Create a new folder and add the following two files and your exported table
Edit uploadToDynamoDB.js and add the filename of the exported table and your table name
Run npm install in the folder
Run node uploadToDynamodb.js
File: Package.json
{
"name": "uploadtodynamodb",
"version": "1.0.0",
"description": "",
"main": "uploadToDynamoDB.js",
"author": "",
"license": "ISC",
"dependencies": {
"async": "^3.1.1",
"aws-sdk": "^2.624.0",
"csv-parse": "^4.8.5",
"fs": "0.0.1-security",
"lodash": "^4.17.15",
"uuid": "^3.4.0"
}
}
File: uploadToDynamoDB.js
var fs = require('fs');
var parse = require('csv-parse');
var async = require('async');
var _ = require('lodash')
var AWS = require('aws-sdk');
// If your table is in another region, make sure to update this
AWS.config.update({ region: "eu-central-1" });
var ddb = new AWS.DynamoDB({ apiVersion: '2012-08-10' });
var csv_filename = "./TABLE_CSV_EXPORT_FILENAME.csv";
var tableName = "TABLENAME"
function prepareData(data_chunk) {
const items = data_chunk.map(obj => {
const keys = Object.keys(obj)
let attr = Object.values(obj)
attr = attr.map(a => {
let newAttr;
// Can we make this an integer
if (isNaN(Number(a))) {
newAttr = { "S": a }
} else {
newAttr = { "N": a }
}
return newAttr
})
let item = _.zipObject(keys, attr)
return {
PutRequest: {
Item: item
}
}
})
var params = {
RequestItems: {
[tableName]: items
}
};
return params
}
rs = fs.createReadStream(csv_filename);
parser = parse({
columns : true,
delimiter : ','
}, function(err, data) {
var split_arrays = [], size = 25;
while (data.length > 0) {
split_arrays.push(data.splice(0, size));
}
data_imported = false;
chunk_no = 1;
async.each(split_arrays, function(item_data, callback) {
const params = prepareData(item_data)
ddb.batchWriteItem(
params,
function (err, data) {
if (err) {
console.log("Error", err);
} else {
console.log("Success", data);
}
});
}, function() {
// run after loops
console.log('all data imported....');
});
});
rs.pipe(parser);
It's been a very long time since the question was posted and AWS has been continuously improvising features. At the time of writing this answer, we have the option to export the Table to S3 bucket then use the import feature to import this data from S3 into a new table which automatically will re-create a new table with the data. Plese refer this blog for more idea on export & import
Best part is that you get to change the name, PK or SK.
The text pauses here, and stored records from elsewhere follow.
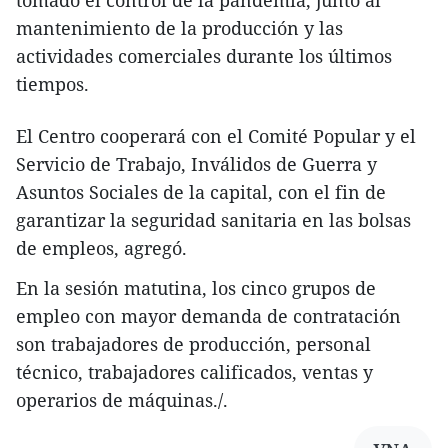
tomado el control de la pandemia, junto al
mantenimiento de la producción y las
actividades comerciales durante los últimos
tiempos.
El Centro cooperará con el Comité Popular y el
Servicio de Trabajo, Inválidos de Guerra y
Asuntos Sociales de la capital, con el fin de
garantizar la seguridad sanitaria en las bolsas
de empleos, agregó.
En la sesión matutina, los cinco grupos de
empleo con mayor demanda de contratación
son trabajadores de producción, personal
técnico, trabajadores calificados, ventas y
operarios de máquinas./.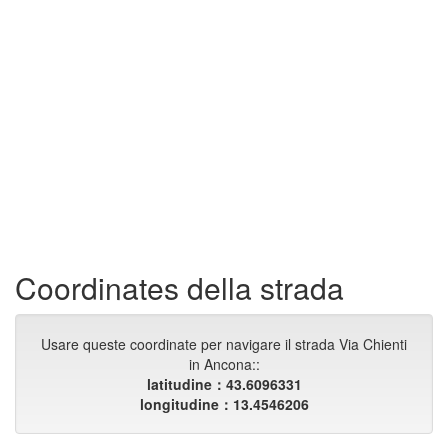
Coordinates della strada
Usare queste coordinate per navigare il strada Via Chienti
in Ancona::
latitudine：43.6096331
longitudine：13.4546206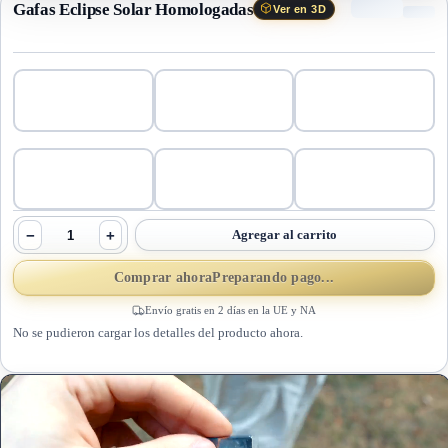
Gafas Eclipse Solar Homologadas
Ver en 3D
−
+
Agregar al carrito
Comprar ahora
Preparando pago...
Envío gratis en 2 días en la UE y NA
No se pudieron cargar los detalles del producto ahora.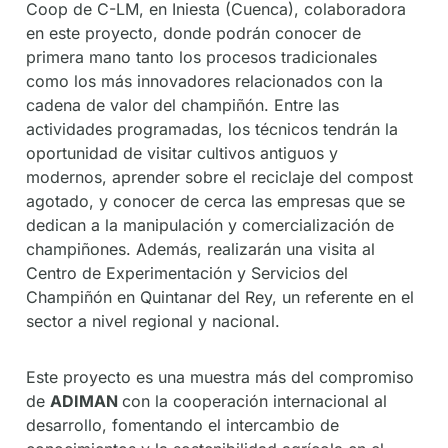
Coop de C-LM, en Iniesta (Cuenca), colaboradora
en este proyecto, donde podrán conocer de
primera mano tanto los procesos tradicionales
como los más innovadores relacionados con la
cadena de valor del champiñón. Entre las
actividades programadas, los técnicos tendrán la
oportunidad de visitar cultivos antiguos y
modernos, aprender sobre el reciclaje del compost
agotado, y conocer de cerca las empresas que se
dedican a la manipulación y comercialización de
champiñones. Además, realizarán una visita al
Centro de Experimentación y Servicios del
Champiñón en Quintanar del Rey, un referente en el
sector a nivel regional y nacional.
Este proyecto es una muestra más del compromiso
de
ADIMAN
con la cooperación internacional al
desarrollo, fomentando el intercambio de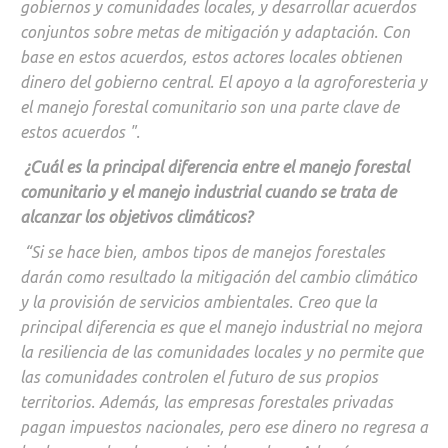
gobiernos y comunidades locales, y desarrollar acuerdos
conjuntos sobre metas de mitigación y adaptación. Con
base en estos acuerdos, estos actores locales obtienen
dinero del gobierno central. El apoyo a la agroforesteria y
el manejo forestal comunitario son una parte clave de
estos acuerdos ".
¿Cuál es la principal diferencia entre el manejo forestal
comunitario y el manejo industrial cuando se trata de
alcanzar los objetivos climáticos?
“Si se hace bien, ambos tipos de manejos forestales
darán como resultado la mitigación del cambio climático
y la provisión de servicios ambientales. Creo que la
principal diferencia es que el manejo industrial no mejora
la resiliencia de las comunidades locales y no permite que
las comunidades controlen el futuro de sus propios
territorios. Además, las empresas forestales privadas
pagan impuestos nacionales, pero ese dinero no regresa a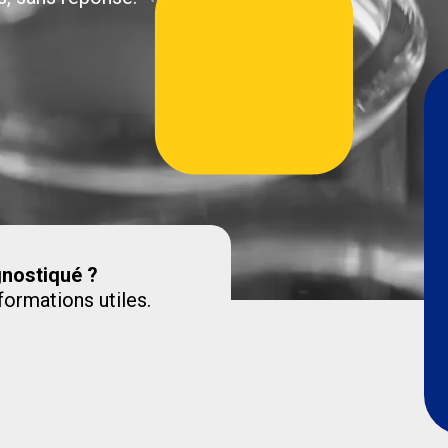
gnostiqué ?
formations utiles.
Note: You have to enable PITR (might incur additional costs). Always best to refer documents.
Here is another simple python util script for this: ddb_table_copy.py. I use it often.
usage: ddb_table_copy.py [-h] [--dest-table DEST_TABLE] [--dest-file DEST_FILE] source_table
Copy all DynamoDB items from SOURCE_TABLE to either DEST_TABLE or DEST_FILE. Useful for migrating data during a stack teardown/re-creation.
positional arguments:
source_table Name of source table in DynamoDB.
optional arguments:
-h, --help show this help message and exit
--dest-table DEST_TABLE
Name of destination table in DynamoDB.
--dest-file DEST_FILE
2) a valid file path string to save the items to, e.g. 'items.json'.